= PAGE EXTRACT =
━━━━

In general visualising data should be seen as iterative activity that will take some time as you try a number of visualisations that bring out the important features of the data, including trying more than one kind of visualisation, and then experimenting to find the best settings within particular choices. Nor should it be assumed that the result will be one visualisation - sometimes a number of visualisations of data will needed to highlight multiple important features of the data. In this context, there will be times where for particular features of particular data sets, the heat map will be the most effective, and communicating clusters as described may be one of those times. Overall, there will be frequent occasions where a single visualisation cannot do everything, and more than one will be required.
A: Heat maps are great at providing a simplistic view of multiple variables from  a time series perspective- the data can be absolute changes over time or  standardized using Z scores or other means to examine variables with different measurements intervals or relative changes of subgroups. It does provide a very visually noticeable view that one can spot correlations- or inverses and replaces a multitude of graphs. They can also be used in preprocessing to assess possible dimensionality reduction- i.e. Factoring or PCA.
The bad- intervening variables and other factors can become hidden and passed by when using this approach to spot correlations. The same hidden aspects do occur with line graphs- however given the large number of variables- my experience is that heat maps brings so much information that a user does not consider the intervening aspects nor other hidden factors. 
This from a a data scientist from a progressive economist perspective with 20 years in the field producing data  and tasked at educating the general public with such data. 
A: As aforementioned by others, it is really improper to say that heat maps are always ineffective. Actually, they are quite effective in many instances. 
For example, if you want to visualize 4D data, it is simple enough to do the first three dimensions in many plotting software. However, the whole concept of 4D is pretty difficult to conceptualize at all. What is the "4th" direction/dimension? 
That's where a heat map may be effective, because it will allow to plot the first three dimensions on coordinate axis, and the fourth can be visualized by stacking a heat map onto your plotted plane (or line, but that's less likely).
Bottom line is that you need context. What are you looking for in your visualization? Also, as a fellow self-teacher, I can tell you that these online courses tend to be very trivial and unhelpful. You are much better off only using them when you are looking for information/help on specific topics rather than looking to be taught about a whole subject. 
Best of luck anyway though.

━━━━

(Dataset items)
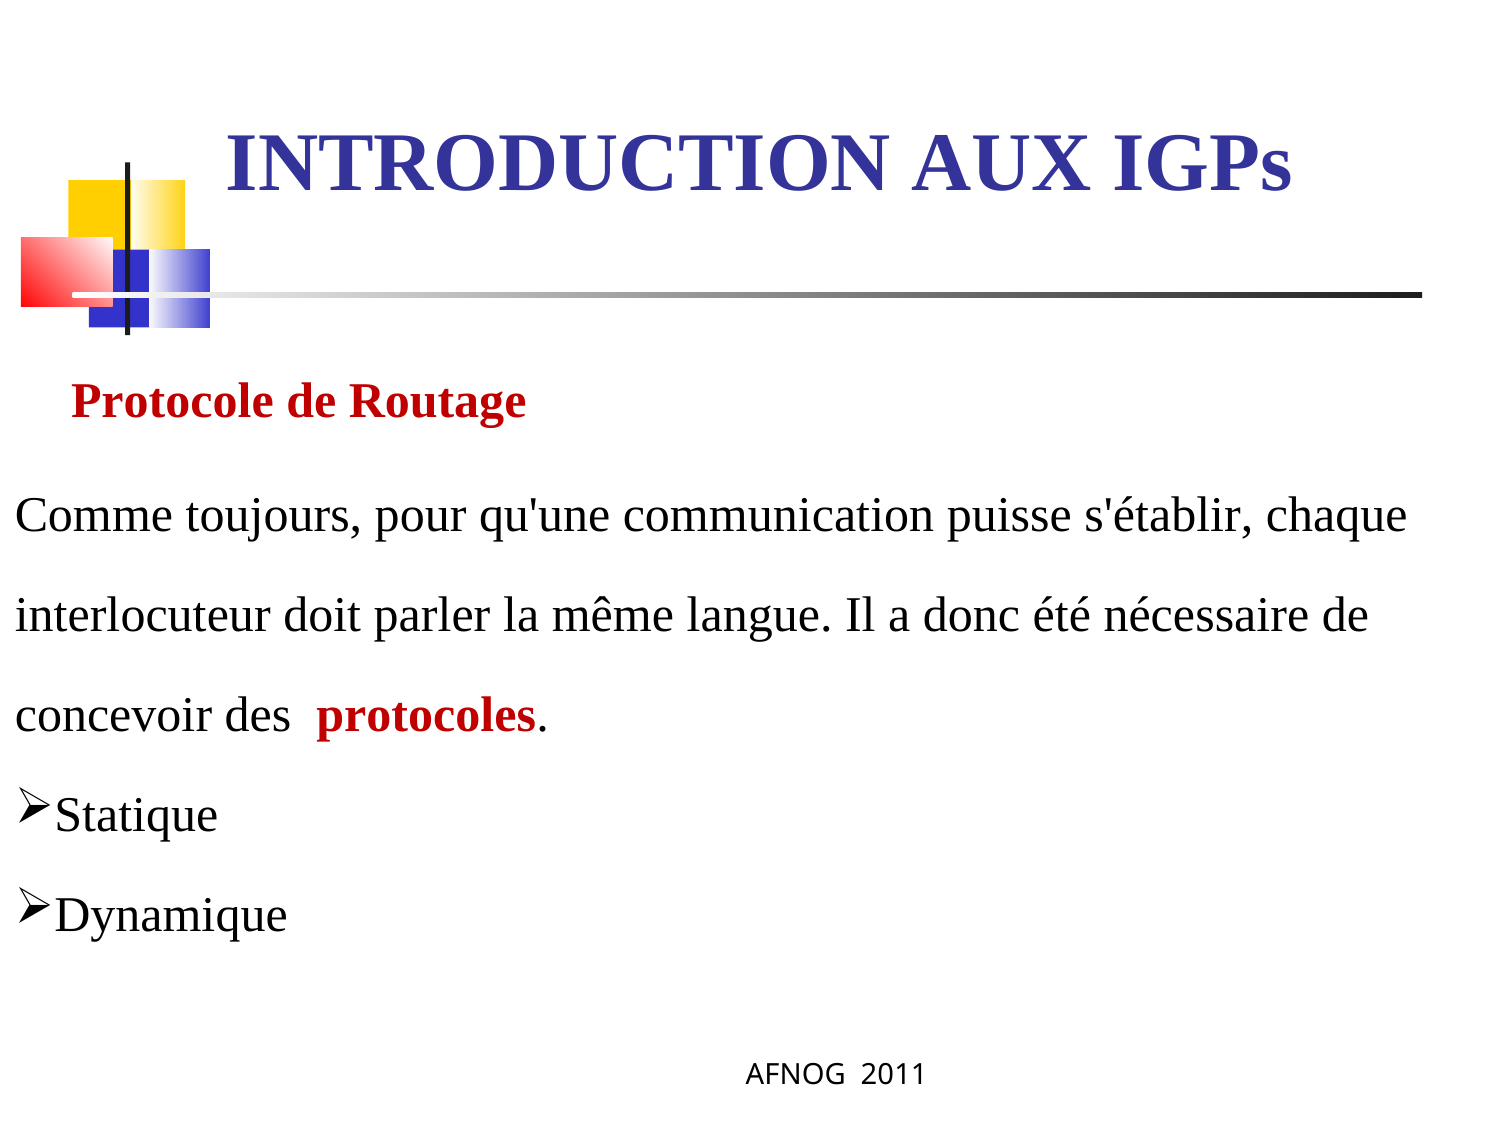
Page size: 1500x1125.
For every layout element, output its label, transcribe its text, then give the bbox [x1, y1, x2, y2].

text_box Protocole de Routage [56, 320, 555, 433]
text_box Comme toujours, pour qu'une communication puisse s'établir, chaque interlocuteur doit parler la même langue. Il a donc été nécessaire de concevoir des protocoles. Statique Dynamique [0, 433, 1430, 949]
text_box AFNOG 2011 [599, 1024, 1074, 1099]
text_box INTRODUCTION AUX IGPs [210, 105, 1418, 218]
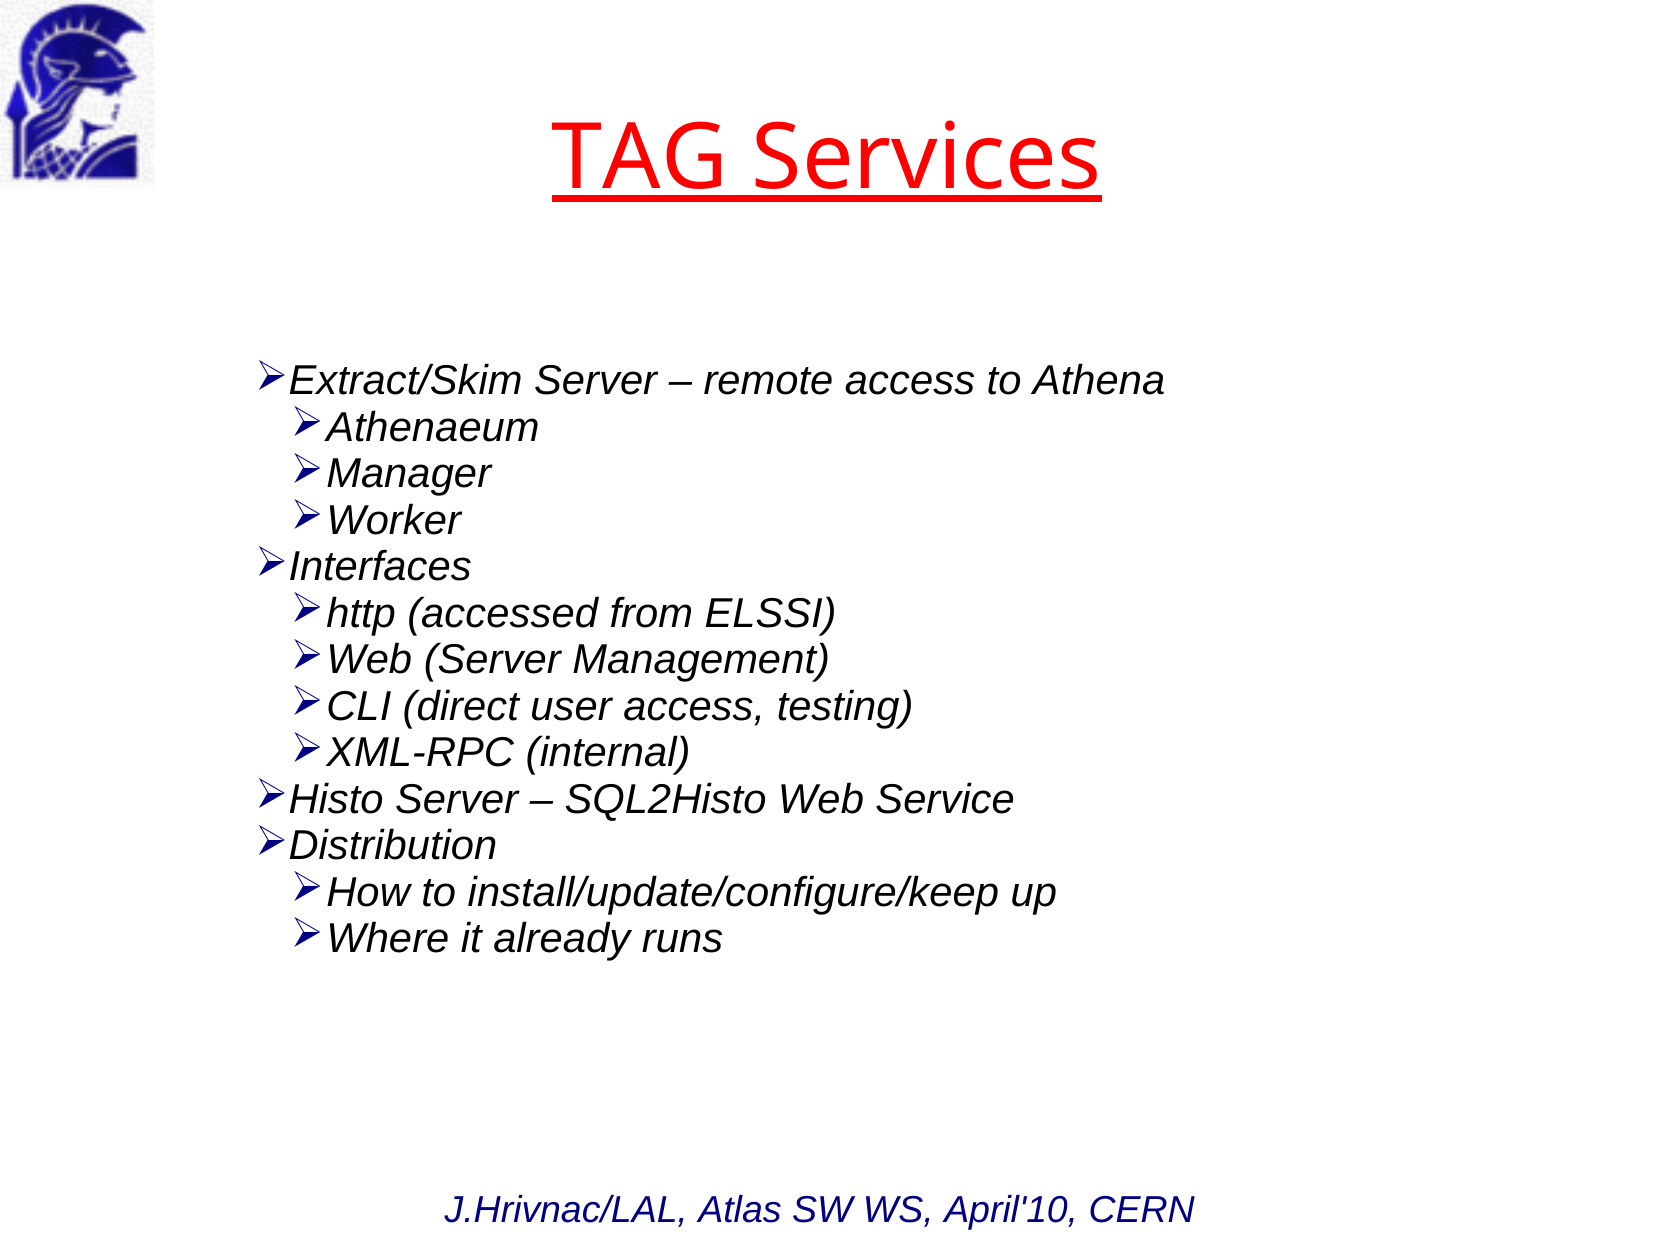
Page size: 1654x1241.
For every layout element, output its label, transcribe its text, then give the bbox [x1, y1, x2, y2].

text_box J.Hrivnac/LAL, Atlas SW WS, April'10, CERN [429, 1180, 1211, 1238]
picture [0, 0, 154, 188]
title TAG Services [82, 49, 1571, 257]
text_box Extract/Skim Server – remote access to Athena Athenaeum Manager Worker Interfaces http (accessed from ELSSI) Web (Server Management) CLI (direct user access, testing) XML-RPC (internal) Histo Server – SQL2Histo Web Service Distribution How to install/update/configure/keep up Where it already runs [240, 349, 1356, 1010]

━━━━

= BRIEF =
In the heat map discussion, what can heat maps help assess when used in preprocessing?

= RESULT OF THIS TASK =
Possible dimensionality reduction, such as factoring or PCA.